John Miano, a lawyer for WashTech and counsel for the Immigration Reform Law Institute, said the amicus brief submitted by the colleges "was a striking admission by American universities that they no longer provide sufficient value to cover tuition. College tuition has been rising out of control for decades, and so they’ve had to turn to foreign students to subsidize it, and now even foreign students are saying it ain’t worth it. Our education doesn’t provide the value for the tuition; now we need the taxpayers to provide immigration benefits as well to us."

Miano said he feels confident OPT could be ended by court order this spring.

"Congress had made clear that student visas are to come to the United States, study and go home," he said. "What we now have is a cabal of the business groups and academia who want to transfer student visas into a mechanism to enter into the United States to enter the workforce, to use student visas as a means to supply foreign labor."

The lawsuit was brought by WashTech against the Department of Homeland Security, but several large business associations -- the National Association of Manufacturers, the Chamber of Commerce of the U.S. and the Information Technology Industry Council -- successfully petitioned to act as co-defendants in order to defend the legality of the OPT program. The groups argue that if OPT were to end, the companies that make up their membership "would lose thousands of employees, and the pipelines for new talent would be choked off."

The business associations added that their interests in protecting OPT are “not adequately represented by the government, which has already taken steps to reconsider the regulation being challenged in this suit.”

The Department of Justice -- which earlier this fall submitted a motion to dismiss WashTech's lawsuit -- declined to comment for this story.

In its recently released regulatory agenda, a biannual blueprint of planned rules and other proposed executive actions, the Trump administration set an August 2020 target date for issuing a new proposed rule on practical training programs for international students. There is scant detail about what such a new rule will entail; the notice says only that the administration “will amend existing regulations and revise the practical training options available to nonimmigrant students on F and M visas.”
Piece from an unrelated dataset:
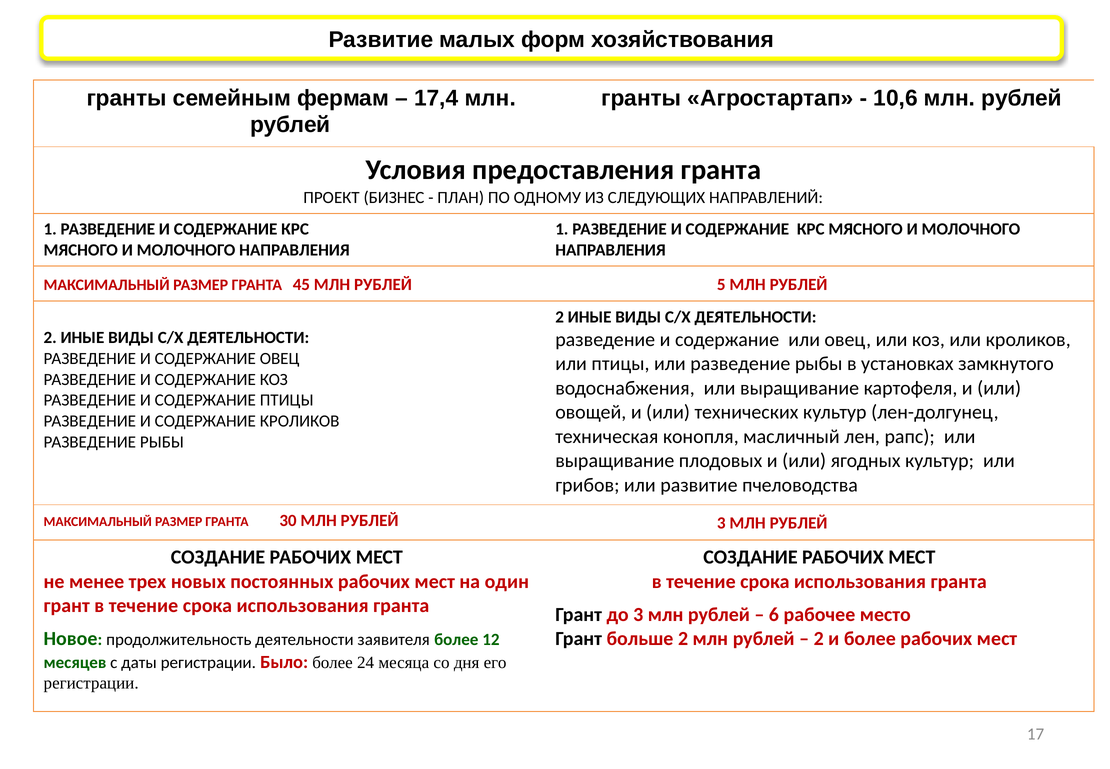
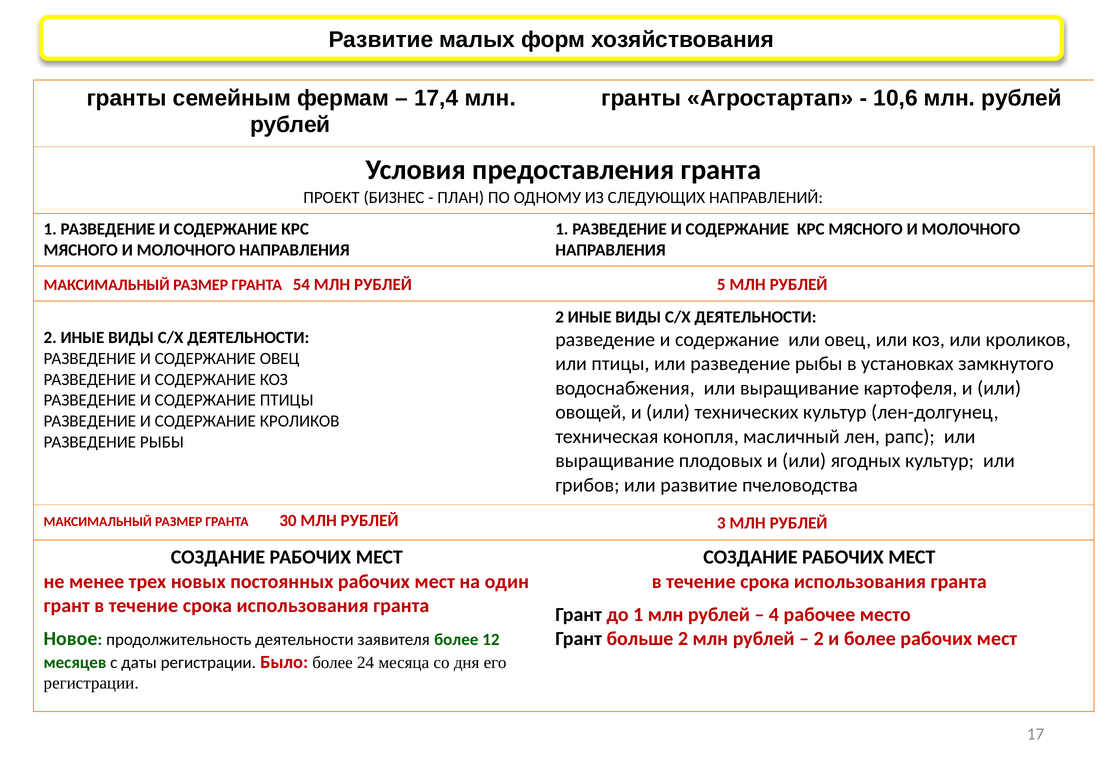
45: 45 -> 54
до 3: 3 -> 1
6: 6 -> 4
In earlier versions of the regulatory agenda, the Trump administration took a more protectionist tone, suggesting it would propose a new rule to “improve protections of U.S. workers who may be negatively impacted by employment of nonimmigrant students on F and M visas” and “reduce fraud and abuse.”
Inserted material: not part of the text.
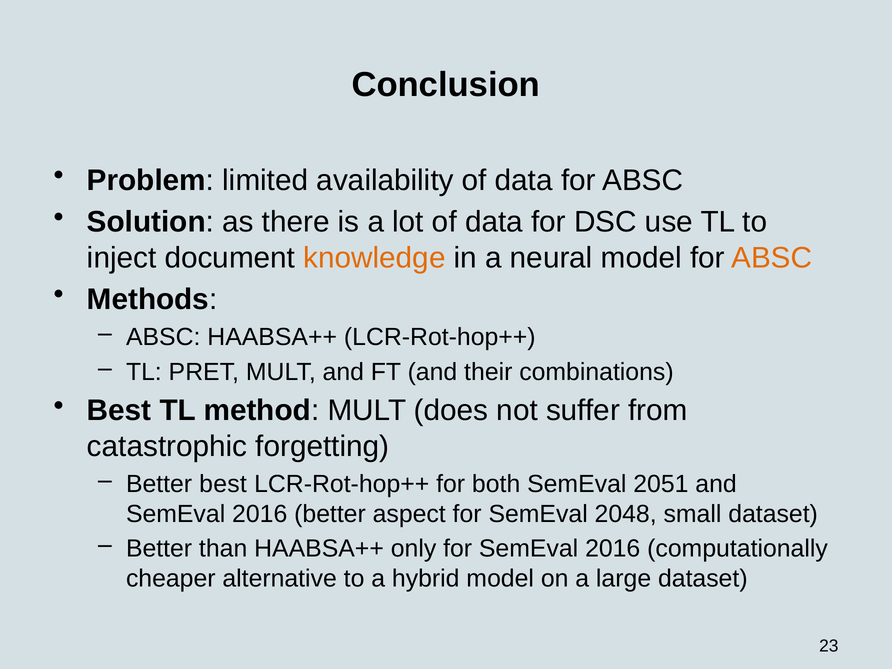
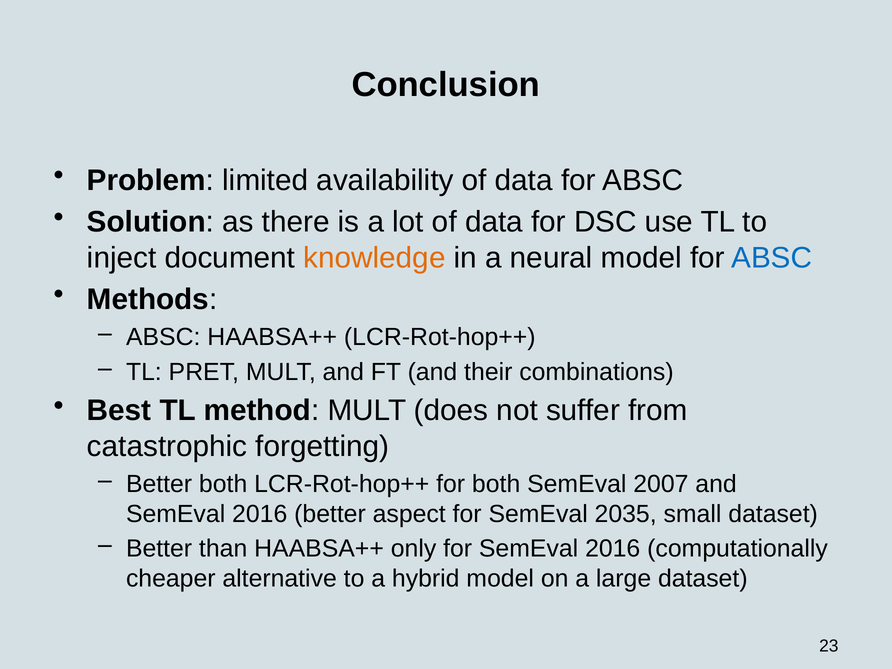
ABSC at (772, 258) colour: orange -> blue
Better best: best -> both
2051: 2051 -> 2007
2048: 2048 -> 2035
In an amicus brief supporting WashTech's motion for summary judgment, the Center for Immigration Studies, an organization that advocates reducing immigration, argues that OPT “permits the subsidized shouldering aside of hundreds of thousands of U.S. college graduates by foreign nationals each year” (subsidized because students on OPT and their employers do not have to pay taxes toward Medicare and Social Security, unless the student has already been in the U.S. for five years).

In its brief, CIS argues that colleges have limited ability to supervise the training provided to recent graduates who could obtain employment through OPT anywhere in the country. CIS describes the training that students receive on OPT as "nominal at best, merely a fig-leaf to cover OPT’s true nature as a foreign worker program."